■ **Exercise requirements**: Count the lines in the records below that contain the string "fillcolor". Give only the number.

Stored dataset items
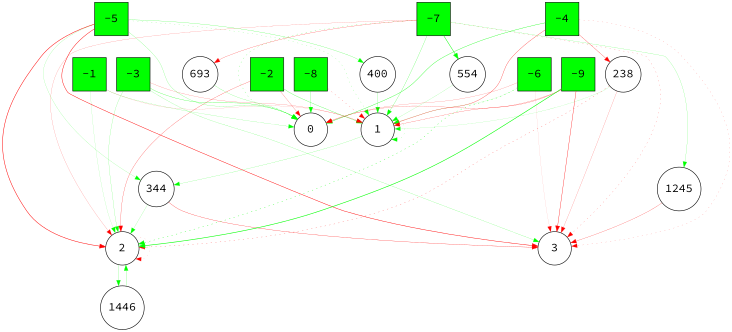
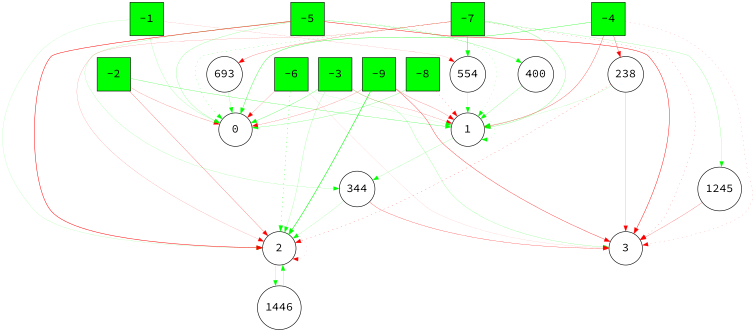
  digraph {
    fontname="Source Code Pro"
    node [fillcolor=green fontname="Source Code Pro" fontsize=20 shape=circle style=filled]
    edge [color=green fontname="Source Code Pro" style=solid]
    -1 [height=0.8 shape=box width=0.8]
    0 [height=0.8 width=0.8 fillcolor="" style=""]
    1 [height=0.8 width=0.8 fillcolor="" style=""]
    2 [height=0.8 width=0.8 fillcolor="" style=""]
    344 [fillcolor=white height=0.8 width=0.8]
    1446 [fillcolor=white height=0.8 width=0.8]
    -2 [height=0.8 shape=box width=0.8]
    -3 [height=0.8 shape=box width=0.8]
    3 [height=0.8 width=0.8 fillcolor="" style=""]
    -4 [height=0.8 shape=box width=0.8]
    238 [fillcolor=white height=0.8 width=0.8]
    -5 [height=0.8 shape=box width=0.8]
    400 [fillcolor=white height=0.8 width=0.8]
    -6 [height=0.8 shape=box width=0.8]
    -7 [height=0.8 shape=box width=0.8]
    554 [fillcolor=white height=0.8 width=0.8]
    693 [fillcolor=white height=0.8 width=0.8]
    1245 [fillcolor=white height=0.8 width=0.8]
    -8 [height=0.8 shape=box width=0.8]
    -9 [height=0.8 shape=box width=0.8]
    -1 -> 0 [penwidth=0.2039631790617124]
-   -1 -> 1 [color=red penwidth=0.13762334130531478]
+   -1 -> 554 [color=red penwidth=0.13762334130531478]
    -1 -> 2 [penwidth=0.1497269941853348]
    1 -> 1 [penwidth=0.22696205395860136 style=dotted]
    1 -> 344 [penwidth=0.23473860460973436]
    2 -> 2 [color=red penwidth=0.1335217670199238 style=dotted]
    2 -> 1446 [penwidth=0.28302517064578925]
    344 -> 2 [penwidth=0.20064566096804037]
    344 -> 3 [color=red penwidth=0.416487979140165]
    1446 -> 2 [penwidth=0.3100246758328121]
    -2 -> 0 [color=red penwidth=0.2720454105761839]
    -2 -> 1 [penwidth=0.4120655515442906]
    -2 -> 2 [color=red penwidth=0.3609437992596438]
    -3 -> 0 [penwidth=0.4173448746441829]
    -3 -> 1 [color=red penwidth=0.2403616839735429]
    -3 -> 2 [penwidth=0.23549093259187323]
    -3 -> 3 [penwidth=0.24296262759341866]
    -4 -> 0 [penwidth=0.5564426383369246]
    -4 -> 1 [color=red penwidth=0.45218392023007137]
    -4 -> 3 [color=red penwidth=0.2135510244969531 style=dotted]
    -4 -> 238 [color=red penwidth=0.4060136193648949]
    238 -> 1 [penwidth=0.15614333592042]
    238 -> 2 [color=red penwidth=0.3735885196809319 style=dotted]
    238 -> 3 [color=red penwidth=0.22898266435172066]
    -5 -> 0 [penwidth=0.2642761773244798]
    -5 -> 1 [penwidth=0.2570559948610325 style=dotted]
    -5 -> 2 [color=red penwidth=0.8268971413751987]
    -5 -> 344 [penwidth=0.19210446667238837]
    -5 -> 3 [color=red penwidth=0.7414973126447918]
    -5 -> 400 [penwidth=0.3254817431153094]
    400 -> 1 [penwidth=0.28852936383151273]
    -6 -> 0 [color=red penwidth=0.2320654789049816]
    -6 -> 1 [penwidth=0.11972516154034726]
    -6 -> 2 [penwidth=0.5700877053995349 style=dotted]
    -6 -> 3 [color=red penwidth=0.10138488428105574]
    -7 -> 0 [penwidth=0.36017136558570584 style=dotted]
    -7 -> 1 [penwidth=0.32545054553572605]
    -7 -> 2 [color=red penwidth=0.20196502167413954]
    -7 -> 3 [color=red penwidth=0.2796582274275996 style=dotted]
    -7 -> 554 [penwidth=0.7849529088295704]
    -7 -> 693 [color=red penwidth=0.33149440325029556]
    -7 -> 1245 [penwidth=0.23948586564422453]
    554 -> 1 [penwidth=0.1906642073528073]
    693 -> 0 [penwidth=0.24593711784271977]
    1245 -> 3 [color=red penwidth=0.32969923830415704]
    -8 -> 0 [penwidth=0.3192602539208633]
    -8 -> 1 [color=red penwidth=0.29633097304170863 style=dotted]
    -9 -> 0 [color=red penwidth=0.28435190803002597]
    -9 -> 1 [color=red penwidth=0.31173408864122654]
    -9 -> 2 [penwidth=0.9808425547660674]
    -9 -> 3 [color=red penwidth=0.5575066159692549]
  }
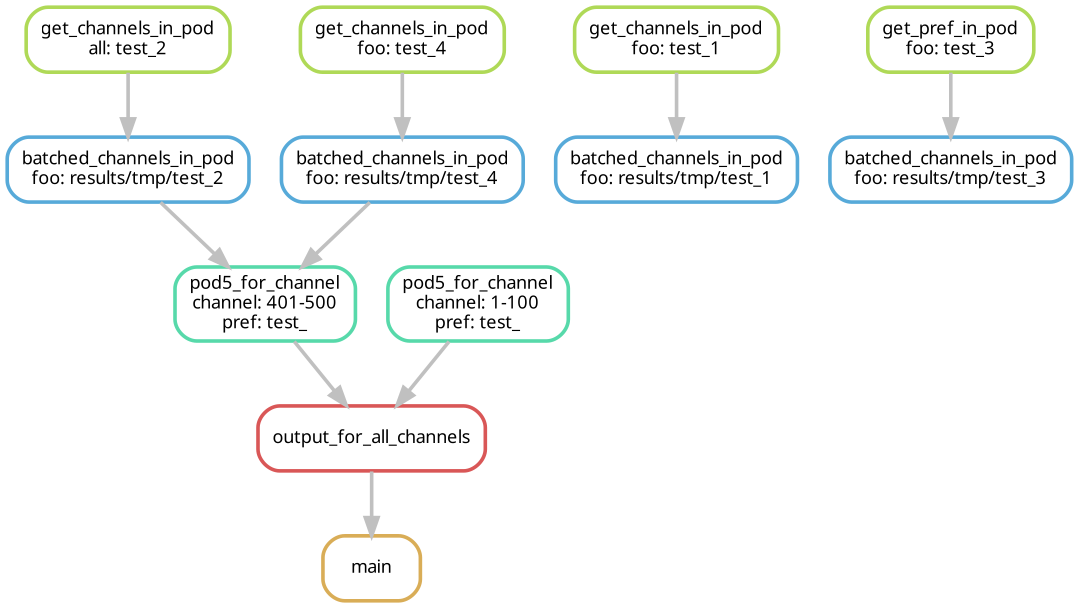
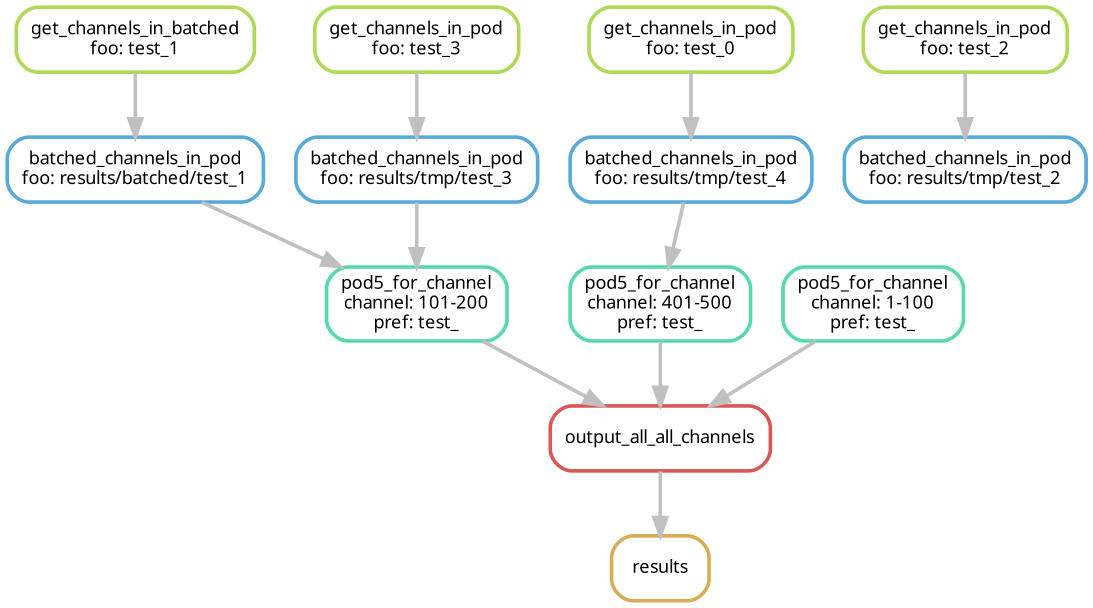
  digraph {
    bgcolor=white
    node [color="0.56 0.6 0.85" fontname=sans fontsize=10 penwidth=2 shape=box style=rounded]
    edge [color=grey penwidth=2]
-   n1 [color="0.11 0.6 0.85" label=main]
-   n2 [label="batched_channels_in_pod\nfoo: results/tmp/test_1"]
-   n4 [color="0.00 0.6 0.85" label=output_for_all_channels]
-   n5 [color="0.22 0.6 0.85" label="get_channels_in_pod\nfoo: test_1"]
+   n1 [color="0.11 0.6 0.85" label=results]
+   n2 [label="batched_channels_in_pod\nfoo: results/batched/test_1"]
+   n3 [color="0.44 0.6 0.85" label="pod5_for_channel\nchannel: 101-200\npref: test_"]
+   n4 [color="0.00 0.6 0.85" label=output_all_all_channels]
+   n5 [color="0.22 0.6 0.85" label="get_channels_in_batched\nfoo: test_1"]
    n6 [label="batched_channels_in_pod\nfoo: results/tmp/test_2"]
    n7 [color="0.44 0.6 0.85" label="pod5_for_channel\nchannel: 401-500\npref: test_"]
    n8 [color="0.44 0.6 0.85" label="pod5_for_channel\nchannel: 1-100\npref: test_"]
-   n9 [color="0.22 0.6 0.85" label="get_channels_in_pod\nall: test_2"]
+   n9 [color="0.22 0.6 0.85" label="get_channels_in_pod\nfoo: test_2"]
    n10 [label="batched_channels_in_pod\nfoo: results/tmp/test_3"]
-   n11 [color="0.22 0.6 0.85" label="get_pref_in_pod\nfoo: test_3"]
+   n11 [color="0.22 0.6 0.85" label="get_channels_in_pod\nfoo: test_3"]
    n12 [label="batched_channels_in_pod\nfoo: results/tmp/test_4"]
-   n13 [color="0.22 0.6 0.85" label="get_channels_in_pod\nfoo: test_4"]
+   n13 [color="0.22 0.6 0.85" label="get_channels_in_pod\nfoo: test_0"]
+   n2 -> n3
+   n3 -> n4
    n4 -> n1
    n5 -> n2
-   n6 -> n7
    n7 -> n4
    n8 -> n4
    n9 -> n6
+   n10 -> n3
    n11 -> n10
    n12 -> n7
    n13 -> n12
  }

■ **Result of this task**: 12